### Extracted entries ###
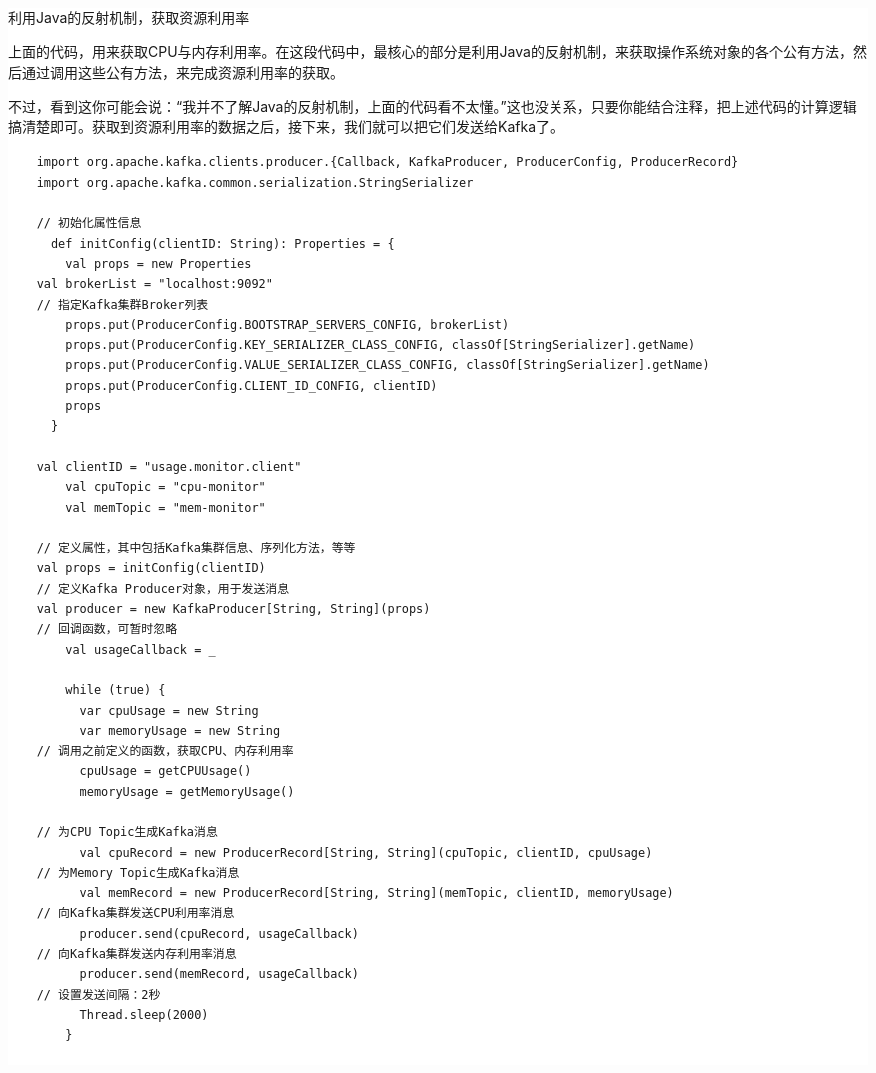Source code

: 利用Java的反射机制，获取资源利用率

上面的代码，用来获取CPU与内存利用率。在这段代码中，最核心的部分是利用Java的反射机制，来获取操作系统对象的各个公有方法，然后通过调用这些公有方法，来完成资源利用率的获取。

不过，看到这你可能会说：“我并不了解Java的反射机制，上面的代码看不太懂。”这也没关系，只要你能结合注释，把上述代码的计算逻辑搞清楚即可。获取到资源利用率的数据之后，接下来，我们就可以把它们发送给Kafka了。

```
    import org.apache.kafka.clients.producer.{Callback, KafkaProducer, ProducerConfig, ProducerRecord}
    import org.apache.kafka.common.serialization.StringSerializer
     
    // 初始化属性信息
      def initConfig(clientID: String): Properties = {
        val props = new Properties
    val brokerList = "localhost:9092"
    // 指定Kafka集群Broker列表
        props.put(ProducerConfig.BOOTSTRAP_SERVERS_CONFIG, brokerList)
        props.put(ProducerConfig.KEY_SERIALIZER_CLASS_CONFIG, classOf[StringSerializer].getName)
        props.put(ProducerConfig.VALUE_SERIALIZER_CLASS_CONFIG, classOf[StringSerializer].getName)
        props.put(ProducerConfig.CLIENT_ID_CONFIG, clientID)
        props
      }
     
    val clientID = "usage.monitor.client"
        val cpuTopic = "cpu-monitor"
        val memTopic = "mem-monitor"
     
    // 定义属性，其中包括Kafka集群信息、序列化方法，等等
    val props = initConfig(clientID)
    // 定义Kafka Producer对象，用于发送消息
    val producer = new KafkaProducer[String, String](props)
    // 回调函数，可暂时忽略
        val usageCallback = _
     
        while (true) {
          var cpuUsage = new String
          var memoryUsage = new String
    // 调用之前定义的函数，获取CPU、内存利用率
          cpuUsage = getCPUUsage()
          memoryUsage = getMemoryUsage()
         
    // 为CPU Topic生成Kafka消息
          val cpuRecord = new ProducerRecord[String, String](cpuTopic, clientID, cpuUsage)
    // 为Memory Topic生成Kafka消息
          val memRecord = new ProducerRecord[String, String](memTopic, clientID, memoryUsage)
    // 向Kafka集群发送CPU利用率消息
          producer.send(cpuRecord, usageCallback)
    // 向Kafka集群发送内存利用率消息
          producer.send(memRecord, usageCallback)
    // 设置发送间隔：2秒
          Thread.sleep(2000)
        }
    

```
###
No pictures belong in the copy. Repeat the listing above exactly.

Source code

: 利用Java的反射机制，获取资源利用率

上面的代码，用来获取CPU与内存利用率。在这段代码中，最核心的部分是利用Java的反射机制，来获取操作系统对象的各个公有方法，然后通过调用这些公有方法，来完成资源利用率的获取。

不过，看到这你可能会说：“我并不了解Java的反射机制，上面的代码看不太懂。”这也没关系，只要你能结合注释，把上述代码的计算逻辑搞清楚即可。获取到资源利用率的数据之后，接下来，我们就可以把它们发送给Kafka了。

```
    import org.apache.kafka.clients.producer.{Callback, KafkaProducer, ProducerConfig, ProducerRecord}
    import org.apache.kafka.common.serialization.StringSerializer
     
    // 初始化属性信息
      def initConfig(clientID: String): Properties = {
        val props = new Properties
    val brokerList = "localhost:9092"
    // 指定Kafka集群Broker列表
        props.put(ProducerConfig.BOOTSTRAP_SERVERS_CONFIG, brokerList)
        props.put(ProducerConfig.KEY_SERIALIZER_CLASS_CONFIG, classOf[StringSerializer].getName)
        props.put(ProducerConfig.VALUE_SERIALIZER_CLASS_CONFIG, classOf[StringSerializer].getName)
        props.put(ProducerConfig.CLIENT_ID_CONFIG, clientID)
        props
      }
     
    val clientID = "usage.monitor.client"
        val cpuTopic = "cpu-monitor"
        val memTopic = "mem-monitor"
     
    // 定义属性，其中包括Kafka集群信息、序列化方法，等等
    val props = initConfig(clientID)
    // 定义Kafka Producer对象，用于发送消息
    val producer = new KafkaProducer[String, String](props)
    // 回调函数，可暂时忽略
        val usageCallback = _
     
        while (true) {
          var cpuUsage = new String
          var memoryUsage = new String
    // 调用之前定义的函数，获取CPU、内存利用率
          cpuUsage = getCPUUsage()
          memoryUsage = getMemoryUsage()
         
    // 为CPU Topic生成Kafka消息
          val cpuRecord = new ProducerRecord[String, String](cpuTopic, clientID, cpuUsage)
    // 为Memory Topic生成Kafka消息
          val memRecord = new ProducerRecord[String, String](memTopic, clientID, memoryUsage)
    // 向Kafka集群发送CPU利用率消息
          producer.send(cpuRecord, usageCallback)
    // 向Kafka集群发送内存利用率消息
          producer.send(memRecord, usageCallback)
    // 设置发送间隔：2秒
          Thread.sleep(2000)
        }
    

```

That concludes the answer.